▶ _Exercise_:
Set down exactly, from the records below, the line with "Nuestro equipo esta" through the line with "Hola soy Joel", and nothing else.

▶ _Data extracted from a collection_:
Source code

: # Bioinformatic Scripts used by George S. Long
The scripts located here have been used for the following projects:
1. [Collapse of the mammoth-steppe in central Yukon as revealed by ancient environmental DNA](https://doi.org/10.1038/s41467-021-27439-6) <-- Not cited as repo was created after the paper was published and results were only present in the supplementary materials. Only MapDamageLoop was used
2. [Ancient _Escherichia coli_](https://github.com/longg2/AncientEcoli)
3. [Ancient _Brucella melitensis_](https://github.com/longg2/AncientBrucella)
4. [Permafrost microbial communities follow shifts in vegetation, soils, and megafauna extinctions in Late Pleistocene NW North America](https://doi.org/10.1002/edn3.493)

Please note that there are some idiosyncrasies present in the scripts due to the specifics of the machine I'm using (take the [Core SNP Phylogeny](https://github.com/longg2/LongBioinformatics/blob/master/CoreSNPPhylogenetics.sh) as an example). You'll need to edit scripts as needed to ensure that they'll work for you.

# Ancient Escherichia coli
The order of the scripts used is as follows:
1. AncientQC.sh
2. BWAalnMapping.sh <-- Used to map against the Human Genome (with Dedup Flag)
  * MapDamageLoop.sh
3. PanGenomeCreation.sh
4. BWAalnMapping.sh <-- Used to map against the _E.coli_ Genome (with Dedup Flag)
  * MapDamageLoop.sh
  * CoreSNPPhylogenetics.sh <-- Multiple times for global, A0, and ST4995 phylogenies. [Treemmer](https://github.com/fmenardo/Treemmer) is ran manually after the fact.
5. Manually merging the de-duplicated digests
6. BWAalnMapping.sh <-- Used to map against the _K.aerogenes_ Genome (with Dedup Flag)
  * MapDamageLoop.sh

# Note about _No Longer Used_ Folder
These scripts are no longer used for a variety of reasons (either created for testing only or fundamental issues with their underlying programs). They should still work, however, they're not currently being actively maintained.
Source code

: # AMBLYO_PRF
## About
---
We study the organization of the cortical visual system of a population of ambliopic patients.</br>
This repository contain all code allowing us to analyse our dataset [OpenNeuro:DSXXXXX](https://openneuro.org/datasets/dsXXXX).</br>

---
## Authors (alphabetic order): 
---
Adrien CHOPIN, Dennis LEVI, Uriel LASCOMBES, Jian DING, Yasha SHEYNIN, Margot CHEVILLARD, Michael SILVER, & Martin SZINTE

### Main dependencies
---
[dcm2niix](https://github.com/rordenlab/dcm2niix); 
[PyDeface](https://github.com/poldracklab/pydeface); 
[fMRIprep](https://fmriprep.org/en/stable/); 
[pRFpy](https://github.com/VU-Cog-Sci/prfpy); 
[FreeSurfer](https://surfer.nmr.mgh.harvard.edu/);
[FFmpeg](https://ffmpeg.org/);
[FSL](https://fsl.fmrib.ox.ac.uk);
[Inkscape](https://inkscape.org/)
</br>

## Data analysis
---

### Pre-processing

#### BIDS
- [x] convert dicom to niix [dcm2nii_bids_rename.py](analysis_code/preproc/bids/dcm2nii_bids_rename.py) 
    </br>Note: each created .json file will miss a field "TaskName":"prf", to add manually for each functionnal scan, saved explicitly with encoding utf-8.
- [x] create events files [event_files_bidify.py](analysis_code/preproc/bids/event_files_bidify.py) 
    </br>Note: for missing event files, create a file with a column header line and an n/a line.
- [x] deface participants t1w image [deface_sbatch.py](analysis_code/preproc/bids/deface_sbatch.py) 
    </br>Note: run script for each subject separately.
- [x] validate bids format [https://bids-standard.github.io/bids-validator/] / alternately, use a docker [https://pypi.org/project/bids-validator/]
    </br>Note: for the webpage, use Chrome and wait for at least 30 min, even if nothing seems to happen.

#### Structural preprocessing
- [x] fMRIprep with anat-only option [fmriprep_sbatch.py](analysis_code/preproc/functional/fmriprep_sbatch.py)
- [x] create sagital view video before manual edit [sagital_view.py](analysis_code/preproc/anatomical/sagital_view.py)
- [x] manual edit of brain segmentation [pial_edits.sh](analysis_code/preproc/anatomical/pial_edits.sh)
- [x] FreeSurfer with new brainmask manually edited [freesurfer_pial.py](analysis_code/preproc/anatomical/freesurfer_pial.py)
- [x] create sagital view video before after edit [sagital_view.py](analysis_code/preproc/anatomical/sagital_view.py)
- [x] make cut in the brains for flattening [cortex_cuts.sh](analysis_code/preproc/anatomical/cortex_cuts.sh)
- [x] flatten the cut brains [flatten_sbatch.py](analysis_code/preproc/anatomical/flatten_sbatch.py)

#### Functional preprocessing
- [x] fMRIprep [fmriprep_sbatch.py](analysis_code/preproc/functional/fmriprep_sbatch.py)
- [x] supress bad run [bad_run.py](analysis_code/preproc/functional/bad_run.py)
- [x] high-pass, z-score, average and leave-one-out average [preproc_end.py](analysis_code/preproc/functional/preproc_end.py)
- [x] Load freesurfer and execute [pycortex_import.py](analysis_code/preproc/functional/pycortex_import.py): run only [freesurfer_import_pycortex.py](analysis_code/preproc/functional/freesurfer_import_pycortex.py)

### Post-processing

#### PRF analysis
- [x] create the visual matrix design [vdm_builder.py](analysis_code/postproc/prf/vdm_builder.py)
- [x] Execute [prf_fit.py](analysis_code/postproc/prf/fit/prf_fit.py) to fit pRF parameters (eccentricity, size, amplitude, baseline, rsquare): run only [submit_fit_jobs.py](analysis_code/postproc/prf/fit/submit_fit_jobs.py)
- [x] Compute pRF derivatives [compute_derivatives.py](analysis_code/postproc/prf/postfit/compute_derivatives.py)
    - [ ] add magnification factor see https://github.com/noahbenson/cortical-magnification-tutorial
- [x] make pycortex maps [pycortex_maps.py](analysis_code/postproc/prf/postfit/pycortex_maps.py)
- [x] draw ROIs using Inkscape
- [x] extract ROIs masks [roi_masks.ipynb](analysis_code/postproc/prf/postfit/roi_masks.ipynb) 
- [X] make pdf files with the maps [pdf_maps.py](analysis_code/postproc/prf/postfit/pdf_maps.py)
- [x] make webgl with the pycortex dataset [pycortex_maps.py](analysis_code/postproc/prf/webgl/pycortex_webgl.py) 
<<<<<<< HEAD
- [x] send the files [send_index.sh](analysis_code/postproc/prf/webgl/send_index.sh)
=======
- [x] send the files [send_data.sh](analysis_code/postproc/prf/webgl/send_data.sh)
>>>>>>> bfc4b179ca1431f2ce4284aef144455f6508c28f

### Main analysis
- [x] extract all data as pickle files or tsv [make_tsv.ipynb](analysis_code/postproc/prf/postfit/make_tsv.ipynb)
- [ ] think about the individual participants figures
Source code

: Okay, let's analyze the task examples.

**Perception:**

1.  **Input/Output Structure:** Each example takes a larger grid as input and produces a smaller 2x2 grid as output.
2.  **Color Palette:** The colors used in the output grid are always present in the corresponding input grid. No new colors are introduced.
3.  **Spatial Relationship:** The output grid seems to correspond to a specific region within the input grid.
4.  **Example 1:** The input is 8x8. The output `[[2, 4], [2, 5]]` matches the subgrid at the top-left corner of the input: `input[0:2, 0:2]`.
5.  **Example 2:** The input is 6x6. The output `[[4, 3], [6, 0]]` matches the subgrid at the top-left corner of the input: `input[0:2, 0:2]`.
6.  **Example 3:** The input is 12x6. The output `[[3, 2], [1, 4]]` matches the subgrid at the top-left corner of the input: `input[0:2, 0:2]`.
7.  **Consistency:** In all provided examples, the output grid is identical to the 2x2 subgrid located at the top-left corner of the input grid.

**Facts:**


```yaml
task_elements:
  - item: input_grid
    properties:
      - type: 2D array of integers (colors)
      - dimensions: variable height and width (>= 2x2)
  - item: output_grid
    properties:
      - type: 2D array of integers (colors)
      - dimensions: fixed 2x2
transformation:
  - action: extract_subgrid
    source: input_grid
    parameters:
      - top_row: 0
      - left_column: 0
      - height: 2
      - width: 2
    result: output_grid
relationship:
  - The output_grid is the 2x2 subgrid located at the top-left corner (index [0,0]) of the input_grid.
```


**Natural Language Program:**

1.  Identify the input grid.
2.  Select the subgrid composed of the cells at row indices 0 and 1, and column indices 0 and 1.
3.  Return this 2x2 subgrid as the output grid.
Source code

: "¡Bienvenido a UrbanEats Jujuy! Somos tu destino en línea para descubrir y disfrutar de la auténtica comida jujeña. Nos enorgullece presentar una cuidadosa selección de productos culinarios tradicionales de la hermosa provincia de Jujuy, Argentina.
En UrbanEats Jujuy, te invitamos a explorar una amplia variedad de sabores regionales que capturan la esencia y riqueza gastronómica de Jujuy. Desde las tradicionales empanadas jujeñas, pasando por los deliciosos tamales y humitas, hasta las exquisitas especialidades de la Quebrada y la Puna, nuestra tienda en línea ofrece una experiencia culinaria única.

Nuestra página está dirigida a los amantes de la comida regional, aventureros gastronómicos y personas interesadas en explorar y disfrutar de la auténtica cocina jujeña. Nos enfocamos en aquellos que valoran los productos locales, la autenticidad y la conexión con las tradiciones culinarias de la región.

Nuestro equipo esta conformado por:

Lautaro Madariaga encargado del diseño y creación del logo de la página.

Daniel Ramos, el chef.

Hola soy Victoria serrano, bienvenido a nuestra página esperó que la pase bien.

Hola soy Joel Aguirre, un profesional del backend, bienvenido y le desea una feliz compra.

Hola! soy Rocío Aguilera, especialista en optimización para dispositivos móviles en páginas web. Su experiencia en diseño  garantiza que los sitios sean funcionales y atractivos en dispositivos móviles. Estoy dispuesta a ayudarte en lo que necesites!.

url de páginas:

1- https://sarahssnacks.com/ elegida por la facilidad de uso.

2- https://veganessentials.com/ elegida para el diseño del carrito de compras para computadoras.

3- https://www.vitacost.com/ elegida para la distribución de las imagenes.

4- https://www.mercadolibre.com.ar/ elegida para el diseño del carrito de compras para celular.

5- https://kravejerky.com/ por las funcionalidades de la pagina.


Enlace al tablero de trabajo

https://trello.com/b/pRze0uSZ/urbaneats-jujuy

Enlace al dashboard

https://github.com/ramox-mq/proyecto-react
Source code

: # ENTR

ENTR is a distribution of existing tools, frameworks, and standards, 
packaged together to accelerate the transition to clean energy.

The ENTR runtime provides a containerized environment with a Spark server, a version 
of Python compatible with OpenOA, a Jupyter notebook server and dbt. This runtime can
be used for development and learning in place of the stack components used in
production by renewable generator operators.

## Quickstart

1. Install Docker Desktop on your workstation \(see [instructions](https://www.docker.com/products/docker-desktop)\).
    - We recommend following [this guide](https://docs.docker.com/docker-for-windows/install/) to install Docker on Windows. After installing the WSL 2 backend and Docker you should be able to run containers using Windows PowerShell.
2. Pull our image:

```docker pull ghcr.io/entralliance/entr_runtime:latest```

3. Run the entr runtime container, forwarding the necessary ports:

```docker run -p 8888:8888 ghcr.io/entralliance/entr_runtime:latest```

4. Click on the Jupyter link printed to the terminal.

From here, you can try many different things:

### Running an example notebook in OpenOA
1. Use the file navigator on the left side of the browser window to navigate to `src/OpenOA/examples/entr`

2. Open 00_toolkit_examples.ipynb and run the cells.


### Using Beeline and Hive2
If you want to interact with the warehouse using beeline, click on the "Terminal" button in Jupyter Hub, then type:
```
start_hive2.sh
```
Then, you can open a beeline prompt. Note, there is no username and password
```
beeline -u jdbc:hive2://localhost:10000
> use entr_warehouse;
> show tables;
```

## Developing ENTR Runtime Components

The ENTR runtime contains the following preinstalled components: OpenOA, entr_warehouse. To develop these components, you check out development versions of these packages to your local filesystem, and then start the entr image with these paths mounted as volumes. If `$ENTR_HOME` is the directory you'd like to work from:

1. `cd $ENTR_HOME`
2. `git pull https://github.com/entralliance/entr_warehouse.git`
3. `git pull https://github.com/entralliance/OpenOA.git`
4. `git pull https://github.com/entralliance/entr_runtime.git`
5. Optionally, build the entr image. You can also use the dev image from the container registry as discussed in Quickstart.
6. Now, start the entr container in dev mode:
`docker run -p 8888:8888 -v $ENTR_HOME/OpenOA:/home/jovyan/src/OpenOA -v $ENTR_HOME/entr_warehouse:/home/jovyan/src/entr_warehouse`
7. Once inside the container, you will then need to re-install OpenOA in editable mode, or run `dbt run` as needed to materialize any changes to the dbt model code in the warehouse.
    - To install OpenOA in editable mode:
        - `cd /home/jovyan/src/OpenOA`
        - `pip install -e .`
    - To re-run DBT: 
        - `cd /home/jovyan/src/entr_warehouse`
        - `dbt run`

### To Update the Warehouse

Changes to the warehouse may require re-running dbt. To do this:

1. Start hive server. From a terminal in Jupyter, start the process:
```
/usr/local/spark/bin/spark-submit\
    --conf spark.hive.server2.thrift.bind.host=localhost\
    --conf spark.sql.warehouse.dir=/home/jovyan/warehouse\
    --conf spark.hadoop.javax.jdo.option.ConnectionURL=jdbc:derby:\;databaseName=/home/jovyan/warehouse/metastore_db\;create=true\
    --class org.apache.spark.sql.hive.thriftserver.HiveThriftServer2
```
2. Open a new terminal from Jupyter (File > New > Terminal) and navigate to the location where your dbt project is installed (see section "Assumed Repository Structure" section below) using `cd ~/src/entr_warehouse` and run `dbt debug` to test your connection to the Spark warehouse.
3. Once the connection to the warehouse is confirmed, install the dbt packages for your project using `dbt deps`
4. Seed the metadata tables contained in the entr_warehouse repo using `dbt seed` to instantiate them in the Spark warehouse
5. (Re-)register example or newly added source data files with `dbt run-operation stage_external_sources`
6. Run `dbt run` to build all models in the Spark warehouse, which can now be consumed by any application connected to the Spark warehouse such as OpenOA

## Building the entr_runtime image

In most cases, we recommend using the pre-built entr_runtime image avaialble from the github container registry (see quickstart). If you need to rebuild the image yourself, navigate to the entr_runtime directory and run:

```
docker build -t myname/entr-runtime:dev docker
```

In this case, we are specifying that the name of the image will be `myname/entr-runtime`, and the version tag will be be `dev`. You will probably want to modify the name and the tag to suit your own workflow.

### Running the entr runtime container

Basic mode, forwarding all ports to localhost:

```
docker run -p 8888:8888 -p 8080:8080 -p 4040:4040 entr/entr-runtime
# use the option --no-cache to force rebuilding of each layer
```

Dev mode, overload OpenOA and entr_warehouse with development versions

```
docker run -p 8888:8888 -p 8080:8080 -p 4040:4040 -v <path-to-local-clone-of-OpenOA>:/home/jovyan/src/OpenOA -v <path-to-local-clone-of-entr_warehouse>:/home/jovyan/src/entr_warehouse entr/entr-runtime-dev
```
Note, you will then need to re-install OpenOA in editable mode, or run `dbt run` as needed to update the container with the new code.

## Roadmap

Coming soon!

▶ _Task output_:
Nuestro equipo esta conformado por:

Lautaro Madariaga encargado del diseño y creación del logo de la página.

Daniel Ramos, el chef.

Hola soy Victoria serrano, bienvenido a nuestra página esperó que la pase bien.

Hola soy Joel Aguirre, un profesional del backend, bienvenido y le desea una feliz compra.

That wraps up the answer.